Fortunately, several deep supervised audio SS models exist such as ConvTasNet (Convolutional Time-Domain Audio Separation Network), DPRNNTasNet (Dual-path Recurrent Neural Network Time-Domain Audio Separation Network), and SuDORMRFNet (Successive Downsampling and Resampling of Multi-Resolution Features Network) where ConvTasNet and SuDORMRFNet use convolutional neural networks (CNN) and DPRNNTasNet uses a recurrent neural network (RNN) (Luo & Mesgarani, 2019; Luo, Chen & Yoshioka, 2020; Tzinis, Wang & Smaragdis, 2020). While these and several other supervised SS models exist, the overwhelming majority of these models require clean signals from each source as the ground truth for training. This is seen in the music SS dataset MUSDB18 where each instrument is recorded separately and without interference (Rafii et al., 2017). However, for birdsong SS, obtaining a clean signal of both the birdsongs and the background is challenging because the recording does not occur in a controlled environment. (Priyadarshani et al., 2016; Wang, Venkataramani & Smaragdis, 2020; Dai et al., 2021). And, if SS models are trained on audio with even a little interference, the final output will have that same interference (Lones, 2023).

Conveniently, several publicly-available birdsong datasets exist with cleanly-recorded birdsongs, and some approaches have trained deep supervised SS models on these datasets. By mixing together different species of animals whose vocalizations interfere, these approaches were successfully able to separate the different vocalizations (Izadi, Stevenson & Kloepper, 2020; Bermant, 2021; Zhang et al., 2022). However, due to site-specific variations in birdsongs and background noise, these approaches’ practicality for actual field use is questionable. We show that ideally, each source separation model should be fine-tuned for the recording sites of interest to account for this variation.

Here, to the best of our knowledge, we are the first to train a deep supervised source separation (DSSS) model using site-specific, passively-recorded data. We introduce a site-specific DSSS workflow that addresses the challenges associated with supervised SS with a two-step process. First, we create a site-specific synthetic dataset by extracting, denoising, and mixing sufficiently clean birdsongs and background noise from passive acoustic datasets. Second, we train on the dataset. Unlike previous DSSS methods, our model learns to remove background noise specific to that site, and compared to unsupervised SS, our approach has more control and is more customizable.

+++++

- Task goal
Translate this sentence from the passage on birdsong source separation into Spanish: "Conveniently, several publicly-available birdsong datasets exist with cleanly-recorded birdsongs, and some approaches have trained deep supervised SS models on these datasets."

[Stored data]
+++++

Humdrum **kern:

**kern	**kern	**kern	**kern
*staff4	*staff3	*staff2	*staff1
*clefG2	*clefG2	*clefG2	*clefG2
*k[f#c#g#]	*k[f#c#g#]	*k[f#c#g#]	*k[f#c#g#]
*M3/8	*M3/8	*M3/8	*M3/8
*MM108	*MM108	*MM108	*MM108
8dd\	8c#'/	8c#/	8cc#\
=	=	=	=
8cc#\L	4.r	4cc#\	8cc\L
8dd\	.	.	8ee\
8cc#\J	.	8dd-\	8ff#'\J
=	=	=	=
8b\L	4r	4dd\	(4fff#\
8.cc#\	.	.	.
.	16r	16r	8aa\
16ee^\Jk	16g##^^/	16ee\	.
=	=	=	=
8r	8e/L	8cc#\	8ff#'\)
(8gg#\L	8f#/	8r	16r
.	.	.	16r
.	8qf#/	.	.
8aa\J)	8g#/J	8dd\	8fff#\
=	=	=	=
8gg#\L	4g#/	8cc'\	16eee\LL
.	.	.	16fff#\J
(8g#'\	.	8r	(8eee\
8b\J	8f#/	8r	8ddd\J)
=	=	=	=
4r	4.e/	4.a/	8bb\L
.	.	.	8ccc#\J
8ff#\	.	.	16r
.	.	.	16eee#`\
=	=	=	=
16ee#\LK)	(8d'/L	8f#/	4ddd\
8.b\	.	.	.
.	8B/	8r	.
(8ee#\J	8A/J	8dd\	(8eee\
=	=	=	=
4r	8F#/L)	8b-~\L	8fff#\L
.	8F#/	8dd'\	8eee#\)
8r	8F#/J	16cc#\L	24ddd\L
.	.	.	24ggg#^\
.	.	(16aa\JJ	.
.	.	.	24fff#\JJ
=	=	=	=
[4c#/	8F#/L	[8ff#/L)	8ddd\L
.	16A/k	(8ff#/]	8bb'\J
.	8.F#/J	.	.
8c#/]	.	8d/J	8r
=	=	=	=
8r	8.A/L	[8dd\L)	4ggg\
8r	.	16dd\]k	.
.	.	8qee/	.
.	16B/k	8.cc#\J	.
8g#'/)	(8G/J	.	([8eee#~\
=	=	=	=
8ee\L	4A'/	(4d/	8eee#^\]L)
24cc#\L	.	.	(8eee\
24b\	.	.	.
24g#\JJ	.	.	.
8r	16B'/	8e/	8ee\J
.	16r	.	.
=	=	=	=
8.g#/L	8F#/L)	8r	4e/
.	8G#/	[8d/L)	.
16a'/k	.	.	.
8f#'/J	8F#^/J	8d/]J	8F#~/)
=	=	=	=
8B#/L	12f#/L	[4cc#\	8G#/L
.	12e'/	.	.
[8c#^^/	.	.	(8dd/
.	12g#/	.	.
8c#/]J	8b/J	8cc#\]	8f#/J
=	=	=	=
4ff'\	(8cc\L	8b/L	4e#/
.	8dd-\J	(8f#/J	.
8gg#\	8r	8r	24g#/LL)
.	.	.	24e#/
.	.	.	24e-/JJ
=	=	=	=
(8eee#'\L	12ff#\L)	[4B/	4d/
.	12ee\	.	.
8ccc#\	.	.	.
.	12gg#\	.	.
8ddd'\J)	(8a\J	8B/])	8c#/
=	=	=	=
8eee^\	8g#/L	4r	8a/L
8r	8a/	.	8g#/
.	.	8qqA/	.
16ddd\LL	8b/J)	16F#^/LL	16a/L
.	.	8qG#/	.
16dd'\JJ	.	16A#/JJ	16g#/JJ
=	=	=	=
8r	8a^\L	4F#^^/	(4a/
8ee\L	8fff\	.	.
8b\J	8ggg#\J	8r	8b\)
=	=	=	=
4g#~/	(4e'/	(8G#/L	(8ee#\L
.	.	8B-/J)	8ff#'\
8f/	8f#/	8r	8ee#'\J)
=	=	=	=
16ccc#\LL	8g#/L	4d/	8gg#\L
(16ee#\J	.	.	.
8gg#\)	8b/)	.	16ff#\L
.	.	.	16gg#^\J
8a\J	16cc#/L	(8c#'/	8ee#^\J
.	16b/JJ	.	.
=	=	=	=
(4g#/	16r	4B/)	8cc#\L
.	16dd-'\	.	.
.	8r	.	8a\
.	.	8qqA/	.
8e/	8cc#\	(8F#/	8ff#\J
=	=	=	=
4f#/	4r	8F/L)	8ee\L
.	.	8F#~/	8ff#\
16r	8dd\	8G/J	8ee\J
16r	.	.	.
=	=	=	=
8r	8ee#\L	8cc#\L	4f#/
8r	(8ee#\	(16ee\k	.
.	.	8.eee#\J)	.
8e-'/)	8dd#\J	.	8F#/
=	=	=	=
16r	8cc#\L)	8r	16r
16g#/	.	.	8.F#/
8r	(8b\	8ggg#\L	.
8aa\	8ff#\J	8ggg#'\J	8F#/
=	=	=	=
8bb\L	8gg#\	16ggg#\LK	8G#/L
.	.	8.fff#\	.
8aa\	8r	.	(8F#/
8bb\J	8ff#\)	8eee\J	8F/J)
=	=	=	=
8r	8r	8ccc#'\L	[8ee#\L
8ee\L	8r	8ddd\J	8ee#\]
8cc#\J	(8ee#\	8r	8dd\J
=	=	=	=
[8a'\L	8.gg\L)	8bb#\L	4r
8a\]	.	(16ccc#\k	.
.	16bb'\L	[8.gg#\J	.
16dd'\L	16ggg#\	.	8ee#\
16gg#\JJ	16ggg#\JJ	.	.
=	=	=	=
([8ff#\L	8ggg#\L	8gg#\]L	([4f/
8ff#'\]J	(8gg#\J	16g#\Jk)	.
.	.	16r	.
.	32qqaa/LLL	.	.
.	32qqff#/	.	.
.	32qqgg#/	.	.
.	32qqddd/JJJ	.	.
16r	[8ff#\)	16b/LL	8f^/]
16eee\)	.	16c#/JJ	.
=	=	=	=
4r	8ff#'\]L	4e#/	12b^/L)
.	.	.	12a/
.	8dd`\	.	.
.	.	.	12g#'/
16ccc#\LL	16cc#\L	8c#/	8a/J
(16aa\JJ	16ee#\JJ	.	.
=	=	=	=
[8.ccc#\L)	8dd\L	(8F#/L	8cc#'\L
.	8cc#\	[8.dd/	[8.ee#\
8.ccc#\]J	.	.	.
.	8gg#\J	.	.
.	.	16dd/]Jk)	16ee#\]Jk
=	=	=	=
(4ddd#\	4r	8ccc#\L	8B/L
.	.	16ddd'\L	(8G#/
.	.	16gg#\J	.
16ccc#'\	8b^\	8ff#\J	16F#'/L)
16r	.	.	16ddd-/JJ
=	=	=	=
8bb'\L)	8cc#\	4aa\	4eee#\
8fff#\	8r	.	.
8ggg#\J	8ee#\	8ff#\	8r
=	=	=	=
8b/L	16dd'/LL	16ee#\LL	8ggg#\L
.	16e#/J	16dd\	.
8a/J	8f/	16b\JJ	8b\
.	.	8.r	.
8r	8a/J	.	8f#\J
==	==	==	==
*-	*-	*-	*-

+++++

- Response to the task
Convenientemente, existen varios conjuntos de datos de cantos de aves disponibles públicamente con cantos grabados de forma limpia, y algunos enfoques han entrenado modelos profundos supervisados de SS con estos conjuntos de datos.